I wrote this screenplay because the stories we tell about grief are often so heavy, so focused on the weight of loss, that we forget something important: life continues. The sun still rises. Friends still gather. Love still happens. And there's grace in that continuation, not betrayal.
I wrote it because I wanted to capture what it felt like to be eighteen in 1982, before cell phones and social media, when your mistakes stayed local and growing up meant consciously choosing to change, not having change forced upon you by permanent digital footprints. There was a particular freedom in that era—dangerous, yes, but also precious. We had room to fail, to be stupid, to learn without the whole world watching.
I wrote it because Shippan Point was real, and the people I grew up with were real, and the way we lived—with all its privilege and recklessness and beauty and waste—deserves to be documented honestly, without nostalgia-washing but also without judgment. These were good kids making terrible decisions, loving each other fiercely, and trying to figure out how to be adults when no one had prepared them for mortality.
Most importantly, I wrote it because Mark, Jimmy, and Rusty—three friends I lost too young—deserved to be remembered not just as cautionary tales but as people who lived fully in the time they had. Their deaths shaped us, yes, but their lives shaped us more. The way Mark could make everyone laugh. The way he dove headfirst into every experience. The way he trusted that tomorrow would come.
When tomorrow didn't come for Mark, I had a choice: I could spend the rest of my life asking "why him and not me?" or I could spend it asking "what am I going to do with this extra time I've been given?" THE LAST SUMMER is about learning to ask the second question.
This story is also a love letter to a specific place and time—to Shippan Point in the early 1980s, to Long Island Sound stretching toward Manhattan's skyline, to the Rock Fort parties lit by bonfire and moonlight, to the VANDU (our converted mail truck), to the Grateful Dead playing from tinny speakers, to the phone chains that coordinated our nights, to the Getty gas station where Foot would cash our checks and dispense wisdom, to the officer who knew all our names and gave us more chances than we deserved.
That world is gone now. The houses are bigger, the parties more supervised, the stakes somehow both higher and lower. But the emotions are eternal: the first real love, the loss of a friend, the terror and excitement of becoming whoever you're going to be, the moment when you realize your parents won't always be there to catch you, the choice between who you've been and who you could become.
I hope audiences see themselves in Connor's journey, regardless of when or where they grew up. I hope they remember their own last summers—the season when everything changed, when childhood finally ended, when they made the choice to step into the future despite not knowing what it held.
And I hope they understand what it took me decades to learn: that guilt is not the same as grief, that survival is not betrayal, that moving forward doesn't mean forgetting, and that the best way to honor those who died young is to live purposefully, joyfully, and without wasting the time we've been given.
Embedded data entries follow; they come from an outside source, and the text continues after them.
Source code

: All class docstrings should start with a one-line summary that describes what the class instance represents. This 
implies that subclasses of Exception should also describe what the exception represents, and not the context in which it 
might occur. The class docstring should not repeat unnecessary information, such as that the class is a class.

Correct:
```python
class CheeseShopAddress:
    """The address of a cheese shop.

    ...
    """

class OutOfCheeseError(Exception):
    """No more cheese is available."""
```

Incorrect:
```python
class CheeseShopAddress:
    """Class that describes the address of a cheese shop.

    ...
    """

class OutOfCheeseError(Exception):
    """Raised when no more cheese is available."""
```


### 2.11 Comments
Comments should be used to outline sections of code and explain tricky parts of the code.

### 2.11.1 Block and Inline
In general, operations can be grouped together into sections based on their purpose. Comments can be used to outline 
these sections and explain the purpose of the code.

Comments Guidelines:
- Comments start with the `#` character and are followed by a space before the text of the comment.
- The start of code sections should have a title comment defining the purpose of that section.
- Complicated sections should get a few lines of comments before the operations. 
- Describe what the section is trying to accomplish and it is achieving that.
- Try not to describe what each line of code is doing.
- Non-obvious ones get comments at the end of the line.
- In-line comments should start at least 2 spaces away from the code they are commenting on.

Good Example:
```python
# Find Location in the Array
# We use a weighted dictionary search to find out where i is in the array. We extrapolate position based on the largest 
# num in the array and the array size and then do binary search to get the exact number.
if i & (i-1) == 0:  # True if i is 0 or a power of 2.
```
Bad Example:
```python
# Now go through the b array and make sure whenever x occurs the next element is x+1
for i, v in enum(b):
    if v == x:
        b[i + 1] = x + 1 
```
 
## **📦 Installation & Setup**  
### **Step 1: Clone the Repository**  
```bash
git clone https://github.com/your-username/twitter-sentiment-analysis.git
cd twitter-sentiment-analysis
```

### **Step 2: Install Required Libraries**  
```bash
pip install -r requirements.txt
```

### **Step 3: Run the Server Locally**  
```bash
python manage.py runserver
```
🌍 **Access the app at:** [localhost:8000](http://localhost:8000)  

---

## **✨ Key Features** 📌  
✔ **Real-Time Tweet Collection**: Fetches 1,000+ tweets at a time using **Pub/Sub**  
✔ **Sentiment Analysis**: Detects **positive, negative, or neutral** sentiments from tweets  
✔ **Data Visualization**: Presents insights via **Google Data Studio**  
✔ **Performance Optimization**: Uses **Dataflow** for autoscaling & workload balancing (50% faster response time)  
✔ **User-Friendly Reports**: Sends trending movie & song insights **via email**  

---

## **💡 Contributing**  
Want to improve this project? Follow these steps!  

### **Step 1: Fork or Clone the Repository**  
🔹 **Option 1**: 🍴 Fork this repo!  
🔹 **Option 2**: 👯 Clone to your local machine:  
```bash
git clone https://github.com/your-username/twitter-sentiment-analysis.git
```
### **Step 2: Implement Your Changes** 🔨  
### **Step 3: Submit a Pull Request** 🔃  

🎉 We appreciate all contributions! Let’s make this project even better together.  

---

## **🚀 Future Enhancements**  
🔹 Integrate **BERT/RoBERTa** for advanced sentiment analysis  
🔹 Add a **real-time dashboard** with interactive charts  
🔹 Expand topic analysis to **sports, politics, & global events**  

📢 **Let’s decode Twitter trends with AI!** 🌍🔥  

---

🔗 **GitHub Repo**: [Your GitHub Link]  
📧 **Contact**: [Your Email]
This is Mark's story as much as it's mine. He lived twenty years. I've lived sixty-one. The gift of those extra forty-one years—to sail around the world with my family, to write stories, to build businesses, to love and lose and love again—is something I don't take for granted. Not anymore.
THE LAST SUMMER is me finally saying thank you for that gift, and paying it forward to anyone who needs to hear that it's okay to let go of guilt, to choose life over endless mourning, to grow up without forgetting who you were.
In memory of Mark McAllister, James "Jimmy" Kennedy, and Russell "Rusty" Collins. You're still with us every time we gather, every time we remember, every time we choose to live fully.